Until now, rapid HIV testing required pricking a person's finger to test a spot of blood.
With the new alternative from OraSure Technologies Inc., health workers simply wipe a treated cotton swab along the gums, picking up not saliva but cells lining the mouth.
Just as they do with OraSure's rapid blood test, workers then put the swab into a sticklike testing device. Infection is signaled by the presence of reddish-purple lines that appear in a window on the dipstick-like device.
About one-fourth of the 850,000 to 950,000 Americans living with HIV don't know it, according to the Centers for Disease Control and Prevention.
The rapid blood test was hailed when it won approval in November 2002 as a way to dramatically increase the number of people who know they are infected. Until then, routine HIV tests took up to two weeks to provide results, and 8,000 people a year who tested positive at public clinics never returned to get the news.
The rapid oral test may further expand efforts to get more high-risk people tested — because some people shun blood tests and because needle-free testing is safer for health workers, too.
"This oral test provides another important option for people who might be afraid of a blood test," Health and Human Services Secretary Tommy Thompson said in announcing the Food and Drug Administration's approval on Friday. "It will improve care for these people, and improve the public health as well."
Thompson said rapid oral testing also could help international efforts to fight HIV in Africa, which is particularly hard-hit by the epidemic.
Such testing is crucial not just so patients can seek HIV treatment, but because people who know they're infected usually take steps to prevent transmission to their sexual partners, added CDC's Dr.
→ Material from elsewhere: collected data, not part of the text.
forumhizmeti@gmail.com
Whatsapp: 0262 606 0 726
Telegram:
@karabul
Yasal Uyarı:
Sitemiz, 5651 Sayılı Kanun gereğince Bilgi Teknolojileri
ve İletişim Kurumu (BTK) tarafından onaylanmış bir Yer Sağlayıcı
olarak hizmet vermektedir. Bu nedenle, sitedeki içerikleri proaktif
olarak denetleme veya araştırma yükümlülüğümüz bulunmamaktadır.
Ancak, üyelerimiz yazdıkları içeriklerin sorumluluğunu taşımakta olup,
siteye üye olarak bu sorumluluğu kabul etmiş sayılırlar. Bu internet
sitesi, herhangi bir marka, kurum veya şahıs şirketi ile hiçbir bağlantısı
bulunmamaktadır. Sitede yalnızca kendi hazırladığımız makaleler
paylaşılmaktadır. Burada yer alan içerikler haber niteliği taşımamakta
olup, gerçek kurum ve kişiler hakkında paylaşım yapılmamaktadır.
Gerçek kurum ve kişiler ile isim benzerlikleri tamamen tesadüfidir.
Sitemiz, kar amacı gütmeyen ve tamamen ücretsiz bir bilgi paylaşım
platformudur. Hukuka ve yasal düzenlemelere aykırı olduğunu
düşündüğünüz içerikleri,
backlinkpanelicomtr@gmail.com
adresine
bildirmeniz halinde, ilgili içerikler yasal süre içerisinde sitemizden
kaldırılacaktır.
Dixie Snider.
Just like the rapid blood test, the rapid oral test is more than 99 percent accurate, the FDA said. But people who test positive will need an additional laboratory-run test to confirm HIV infection.
Both tests are called OraQuick.
The new oral test is "physically the same device" as the rapid blood test, but "much simpler to use," said OraSure chief executive Mike Gausling.
Thus, it will sell for the same price, about $8 per test for public health officials and $8 to $20 for other organizations, depending on the number ordered.
The CDC is expected to be a prime purchaser; the agency already has bought half a million of OraSure's OraQuick rapid blood tests in the past year.
About 40,000 Americans a year are believed to become infected with HIV, a rate that has held constant for years. Worse, there are disturbing signs that efforts to fight the epidemic are waning, such as recent increases in new HIV cases among gay men.
So last April, the— including a strong emphasis on using rapid tests to screen for HIV in homeless shelters, drug treatment centers, jails and other non-medical settings.
Hospitals also are prime users of rapid HIV tests, using them mostly to tell if health workers were exposed to HIV-infected blood and thus need HIV-blocking medicine. Hospitals also rapid-test women in labor who weren't checked for HIV earlier in pregnancy, so newborns of infected mothers can get anti-HIV drugs in hopes of keeping them virus-free.
Oral HIV testing already is popular with health workers — OraSure has long sold a version that required a laboratory to give results. In about five years, oral testing took over about 30 percent of the traditional HIV testing market, Gausling said.
But it will take OraSure a few more months to be able to sell the rapid version of the oral test outside of hospitals and large health clinics. A law restricts who can use certain types of medical tests, and it will take a waiver of that law to allow the oral test to be sold in the same non-medical settings — like mobile testing vans and homeless shelters — that rapid blood tests already are.